Marker expression in melanoma, MNST, and ES cells. (A–C) Melanoma cells labeled with antibodies to SOX10 (A), AP-2α (B), and PAX3 (C). Most cells express each of the markers. (D–G) MNST cells, labeled with antisera to SOX10 (D), AP-2α (E), PAX3 (F), and PAX7 (G). Cells expressing SOX10 and AP-2α are relatively scattered, whereas PAX3 and PAX7 are more uniformly expressed. (H–K) ES cells labeled with antisera to SOX10 (H), AP-2α (I), PAX3 (J), and PAX7 (K).
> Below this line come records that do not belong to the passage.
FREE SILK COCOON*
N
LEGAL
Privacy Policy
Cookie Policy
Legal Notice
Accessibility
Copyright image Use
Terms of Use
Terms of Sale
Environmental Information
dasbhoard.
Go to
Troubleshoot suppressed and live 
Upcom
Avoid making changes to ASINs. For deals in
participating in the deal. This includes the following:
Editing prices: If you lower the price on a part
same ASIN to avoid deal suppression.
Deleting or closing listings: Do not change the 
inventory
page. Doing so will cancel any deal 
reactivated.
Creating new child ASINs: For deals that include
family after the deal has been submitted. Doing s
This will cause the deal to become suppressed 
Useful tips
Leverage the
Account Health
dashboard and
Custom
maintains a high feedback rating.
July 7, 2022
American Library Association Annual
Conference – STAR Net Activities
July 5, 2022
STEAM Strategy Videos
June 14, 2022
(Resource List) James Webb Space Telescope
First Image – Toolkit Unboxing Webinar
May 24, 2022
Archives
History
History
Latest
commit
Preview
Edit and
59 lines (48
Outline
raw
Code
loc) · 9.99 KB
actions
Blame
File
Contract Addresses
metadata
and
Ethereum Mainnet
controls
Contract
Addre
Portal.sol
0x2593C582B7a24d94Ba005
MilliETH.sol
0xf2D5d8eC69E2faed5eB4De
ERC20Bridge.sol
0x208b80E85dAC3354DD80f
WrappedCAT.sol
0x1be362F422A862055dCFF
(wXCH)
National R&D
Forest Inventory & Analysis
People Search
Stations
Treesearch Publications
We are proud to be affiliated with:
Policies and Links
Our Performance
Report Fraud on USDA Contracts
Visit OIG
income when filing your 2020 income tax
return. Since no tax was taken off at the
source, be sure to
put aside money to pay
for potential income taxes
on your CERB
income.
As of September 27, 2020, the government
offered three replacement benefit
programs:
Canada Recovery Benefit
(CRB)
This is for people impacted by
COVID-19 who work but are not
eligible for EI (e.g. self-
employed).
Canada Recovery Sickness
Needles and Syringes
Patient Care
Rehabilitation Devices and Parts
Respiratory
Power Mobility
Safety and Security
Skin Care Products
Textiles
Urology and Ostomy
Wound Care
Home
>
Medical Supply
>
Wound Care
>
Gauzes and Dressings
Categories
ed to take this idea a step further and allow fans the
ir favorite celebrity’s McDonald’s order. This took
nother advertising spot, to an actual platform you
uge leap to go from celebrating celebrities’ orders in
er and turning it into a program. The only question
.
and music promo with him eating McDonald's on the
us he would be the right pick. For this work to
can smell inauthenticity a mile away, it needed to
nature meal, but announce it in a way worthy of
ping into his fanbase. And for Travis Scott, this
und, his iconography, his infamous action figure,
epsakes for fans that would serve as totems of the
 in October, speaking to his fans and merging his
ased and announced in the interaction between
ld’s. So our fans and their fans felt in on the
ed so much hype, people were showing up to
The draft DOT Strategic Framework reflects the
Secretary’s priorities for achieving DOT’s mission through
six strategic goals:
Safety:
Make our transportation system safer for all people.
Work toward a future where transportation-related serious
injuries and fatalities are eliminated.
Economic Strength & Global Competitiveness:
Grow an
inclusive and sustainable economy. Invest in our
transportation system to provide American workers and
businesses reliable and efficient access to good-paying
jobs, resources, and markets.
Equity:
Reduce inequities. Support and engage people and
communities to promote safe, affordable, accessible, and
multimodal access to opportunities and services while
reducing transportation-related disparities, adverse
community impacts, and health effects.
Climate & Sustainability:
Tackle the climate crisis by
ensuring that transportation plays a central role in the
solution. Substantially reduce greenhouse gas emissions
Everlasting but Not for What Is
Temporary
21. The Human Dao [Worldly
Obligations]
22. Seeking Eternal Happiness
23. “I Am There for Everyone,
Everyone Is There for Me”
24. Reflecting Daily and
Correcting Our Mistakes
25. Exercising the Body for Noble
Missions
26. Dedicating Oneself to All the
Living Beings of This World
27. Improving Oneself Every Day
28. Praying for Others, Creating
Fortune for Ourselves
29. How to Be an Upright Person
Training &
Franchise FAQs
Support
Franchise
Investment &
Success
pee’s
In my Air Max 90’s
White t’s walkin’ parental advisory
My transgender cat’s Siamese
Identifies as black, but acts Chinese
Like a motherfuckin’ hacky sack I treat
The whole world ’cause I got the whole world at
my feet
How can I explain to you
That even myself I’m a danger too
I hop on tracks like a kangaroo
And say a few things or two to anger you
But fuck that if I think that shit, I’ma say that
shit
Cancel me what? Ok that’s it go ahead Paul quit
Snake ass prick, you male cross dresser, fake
As in melanoma, markers are expressed by almost all cells. Bar = 40 µm.

Figure 6

PAX3 was expressed by clusters of cells in classic MBL (A) and SPNET (B). This patchy distribution may lead to undercounting of the cases in which PAX3 is detected, as a small sample from a large tumor may not include discrete regions of PAX3 expression. Bar = 40 µm.

Figure 7

Expression by ganglioneuroma cells of genes regulated by SOX10 and AP-2α. P0 (A), a downstream target of SOX10, and ERBB3 (B), a downstream target of AP-2α, visualized by immunocytochemistry. Label was primarily seen in elongated cells resembling Schwann cells. Bar = 20 µm.

Graph 1

SOX10 and AP-2α mRNA, detected by microarray hybridization, were more abundant in ganglioneuromas than in stage IV neuroblastomas. Affymetrix intensity scores are plotted for each of the nine tumors. Lanes 1–3: Scores for ganglioneuromas; lanes 4–9: scores from stage IV neuroblastomas. Abundance of lactate dehydrogenase mRNA, evaluated as a control, did not vary with tumor type.

Graph 2

SOX10 (A) and AP-2α (B) mRNA abundance, measured by real-time RT-PCR with SYBR green detection, was greater in ganglioneuromas than in stage IV neuroblastomas. Each curve represents fluorescence intensity per cycle for an individual tumor. Ganglioneuromas are shown in shades of blue, and neuroblastomas in shades of red. Negative control with no template is shown in gray. All ganglioneuroma curves are to the left of the neuroblastoma curves, indicating greater abundance of specific message. For SOX10, the average crossing point for ganglioneuroma was 18, and for neuroblastoma was 24, indicating a 64-fold difference. For AP-2α, the average crossing points were 25 and 30, indicating a 32-fold difference. In contrast, β-actin mRNA abundance was similar among all tumors and did not vary with tumor type (C).

Graph 3

STX mRNA, measured by real-time RT-PCR with FRET detection, was greater in classic than in desmoplastic MBLs (A). Each curve represents intensity per cycle for an individual tumor. Classic MBLs are shown in shades of red, and desmoplastic tumors in shades of blue. Negative control with no template is shown in gray. All classic MBL curves are to the left of the desmoplastic variant curves, indicating greater expression of STX mRNA. The average crossing point for classic MBLs was 40, and for desmoplastic tumors was 46, indicating an eight-fold difference. In contrast, β-actin mRNA abundance was similar among all tumors and did not vary with tumor type (B). Melting point analysis revealed that the signal from the negative control in panel (B) was due to nonspecific PCR products (not shown).